= Input data =
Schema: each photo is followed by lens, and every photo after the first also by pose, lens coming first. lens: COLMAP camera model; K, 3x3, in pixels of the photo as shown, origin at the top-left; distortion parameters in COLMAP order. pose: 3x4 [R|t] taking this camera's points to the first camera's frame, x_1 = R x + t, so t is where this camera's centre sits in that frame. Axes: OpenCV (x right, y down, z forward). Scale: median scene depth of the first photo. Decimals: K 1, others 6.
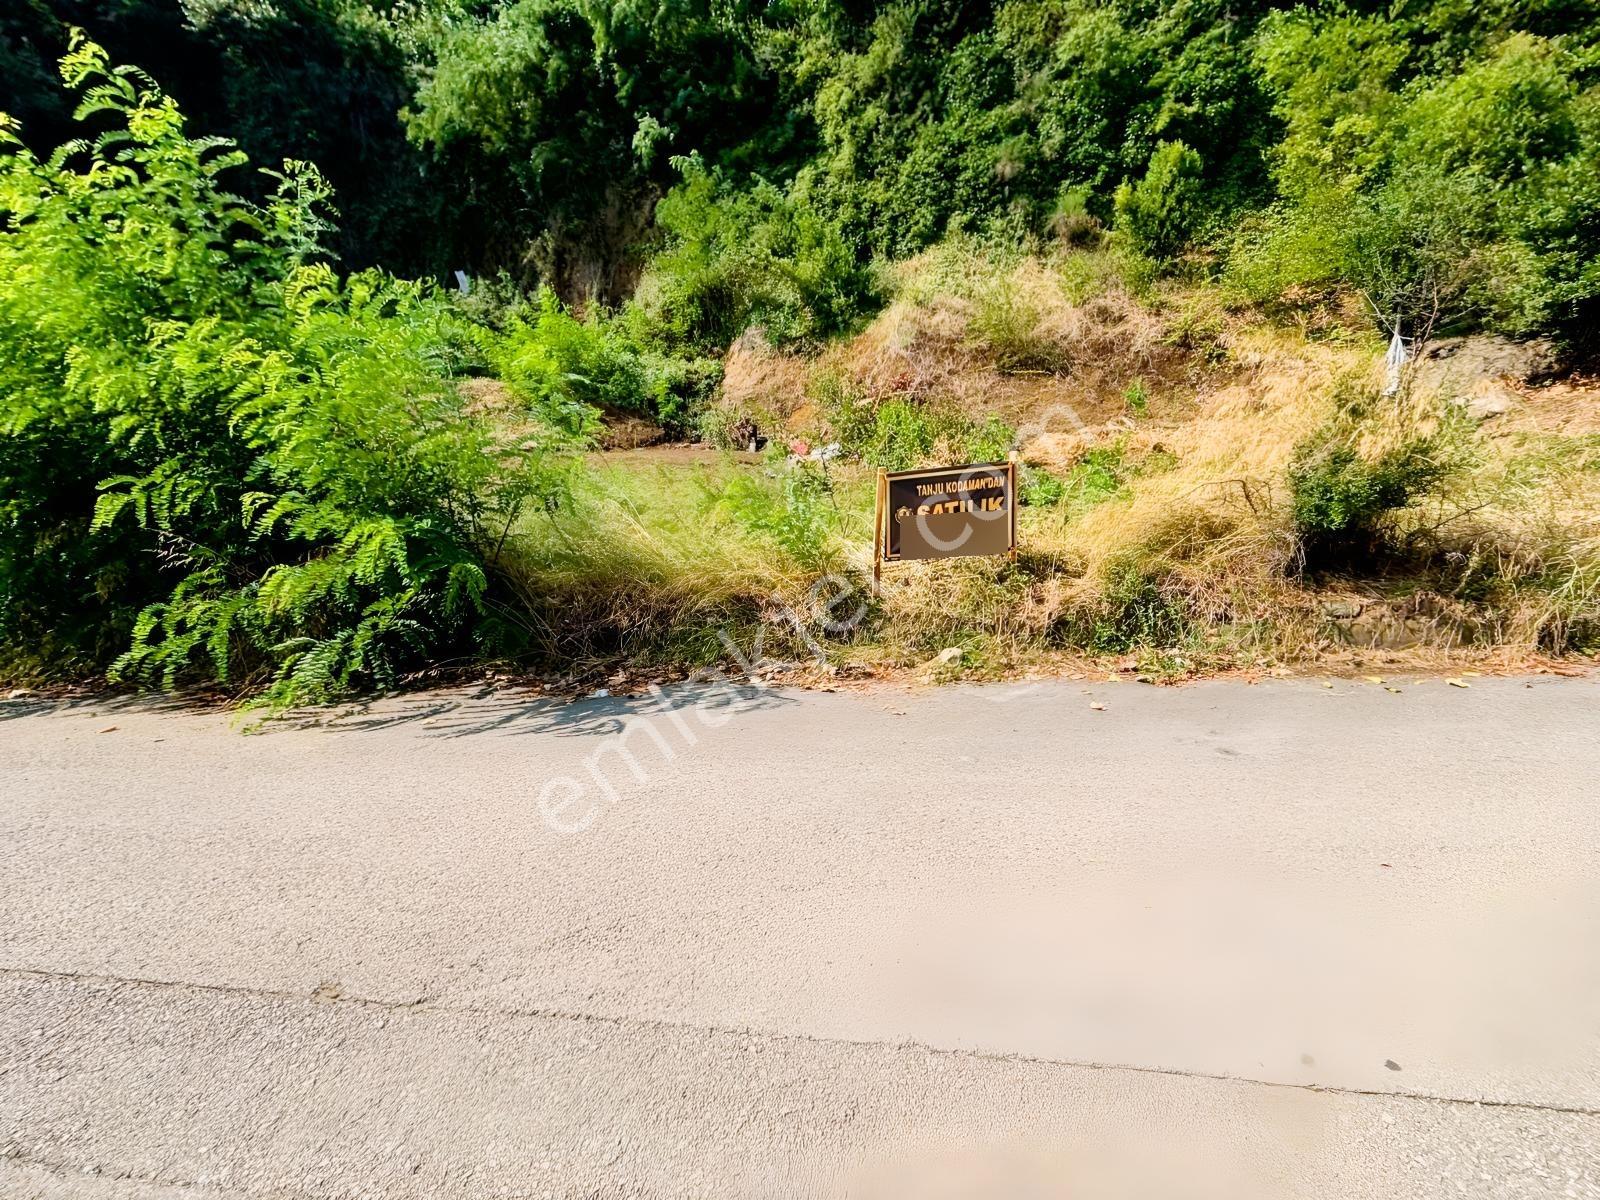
lens RADIAL K [[663.8, 0, 797.2], [0, 663.8, 595.0], [0, 0, 1]] dist [0.001961, 0.000460]
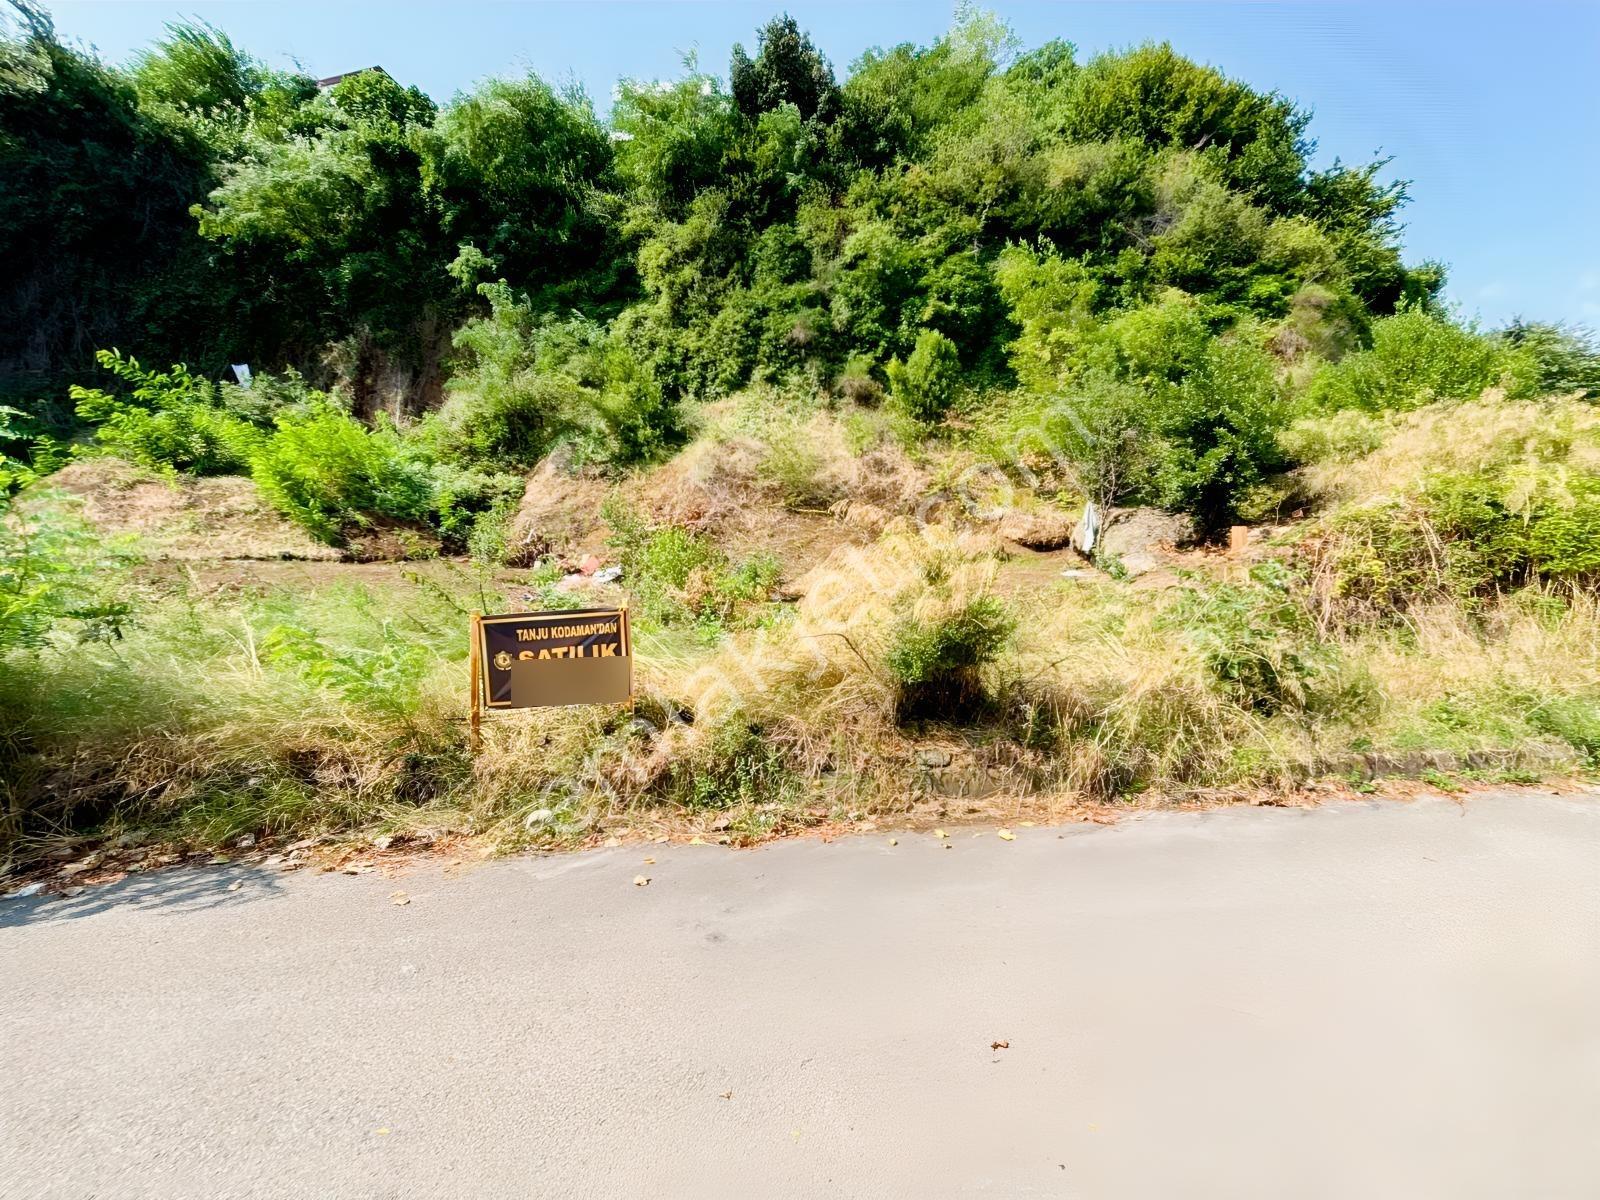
lens RADIAL K [[657.5, 0, 803.0], [0, 657.5, 598.6], [0, 0, 1]] dist [0.002621, 0.000591]
pose [[0.976853, 0.035275, 0.210981, 0.101532], [0.000799, 0.985701, -0.168503, -0.013811], [-0.213908, 0.164771, 0.962857, 0.001534]]
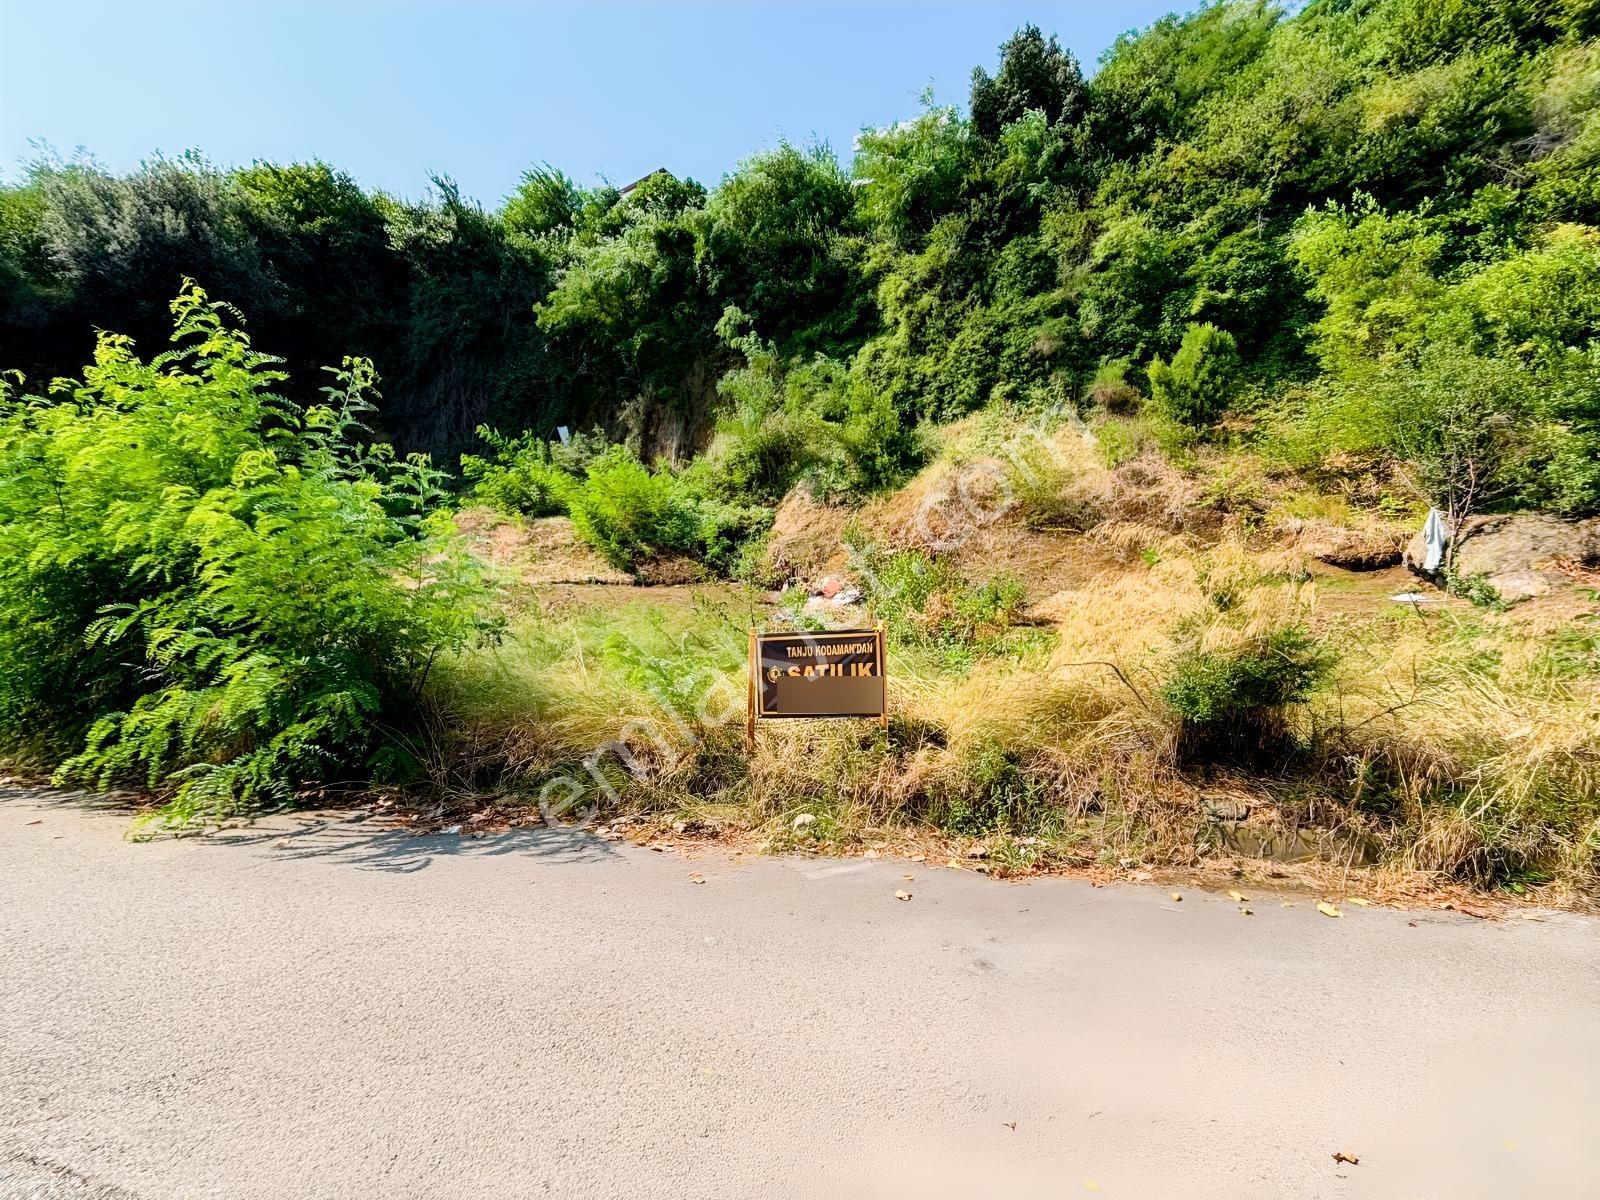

= Exercise description =
Arrange all the lines above as a numbered list, skipping any blank lines. Leave the pictures out of your answer.

= Written reply =
1. Schema: each photo is followed by lens, and every photo after the first also by pose, lens coming first. lens: COLMAP camera model; K, 3x3, in pixels of the photo as shown, origin at the top-left; distortion parameters in COLMAP order. pose: 3x4 [R|t] taking this camera's points to the first camera's frame, x_1 = R x + t, so t is where this camera's centre sits in that frame. Axes: OpenCV (x right, y down, z forward). Scale: median scene depth of the first photo. Decimals: K 1, others 6.
2. lens RADIAL K [[663.8, 0, 797.2], [0, 663.8, 595.0], [0, 0, 1]] dist [0.001961, 0.000460]
3. lens RADIAL K [[657.5, 0, 803.0], [0, 657.5, 598.6], [0, 0, 1]] dist [0.002621, 0.000591]
4. pose [[0.976853, 0.035275, 0.210981, 0.101532], [0.000799, 0.985701, -0.168503, -0.013811], [-0.213908, 0.164771, 0.962857, 0.001534]]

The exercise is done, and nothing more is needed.